Cuando fui al estudio de Kazuo Ohno, en Kawasaki, y vi su silla roja, en la que pasó muchas horas sentado, meditando, con flores rojas encima, me dije que si no fuera porque su hijo estaba delante, habría cogido el ramo de rosas, los habría apartado y me habría sentado allí mismo para echar una siesta y viajar a 1960. Me hubiera gustado saber qué pensaba el maestro cuando rodaba las primeras películas. La desnudez de sus movimientos expresionistas, la crítica al mundo de la posguerra japonesa, o quizás solo el arte como forma de expresión, de su única necesidad vital.
Ese mismo día sabía que Kazuo Ohno estaba postrado en su cama, a tan solo 10 metros del estudio, en su casa familiar, en la que llevaba muchos años viviendo. Prácticamente pasado el siglo de vida no hablaba, pero podía sonreir por dentro. Realmente deseaba ir a verle pero no era el momento para molestar al maestro, así que me conformé con su silla, sus rosas, su piano, su foto preferida de La Argetinita, la herencia de su hijo, sus documentales y sus libros.
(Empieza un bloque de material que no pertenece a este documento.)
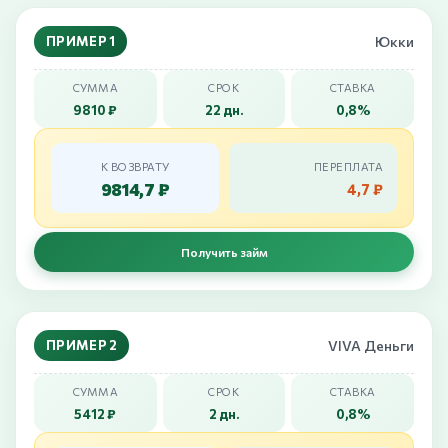
ПРИМЕР 1
Юкки
СУММА
СРОК
СТАВКА
9810 ₽
22 дн.
0,8%
К ВОЗВРАТУ
ПЕРЕПЛАТА
9814,7 ₽
4,7 ₽
Получить займ
ПРИМЕР 2
VIVA Деньги
СУММА
СРОК
СТАВКА
5412 ₽
2 дн.
0,8%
Y ayer, con 103 años, por fin dejaba la cama en la que tanto tiempo llevaba postrado, menos que en su silla, pero seguro que otro lugar donde le dio tiempo a pensar sobre el baile, la historia, la política y la verdad de su Japón mientras nacía su nieto y crecía en su regazo.
Querido Kazuno Ohno, muchas gracias por todo lo que nos has enseñado y ofrecido. Algún día, cuando podamos reunirnos en el limbo, podrás explicarme por qué tu silla tenía un ramo de rosas rojas encima, mientras tú viajabas a otros tiempos.
Cuando Noriko termine el documental sobre tu arte, en el que lleva más de cinco años trabajando, a lo mejor, entenderé la razón verdadera por la cual desde que vi tu silla no he dejado de soñar con ella. Arigatou gozaimasu.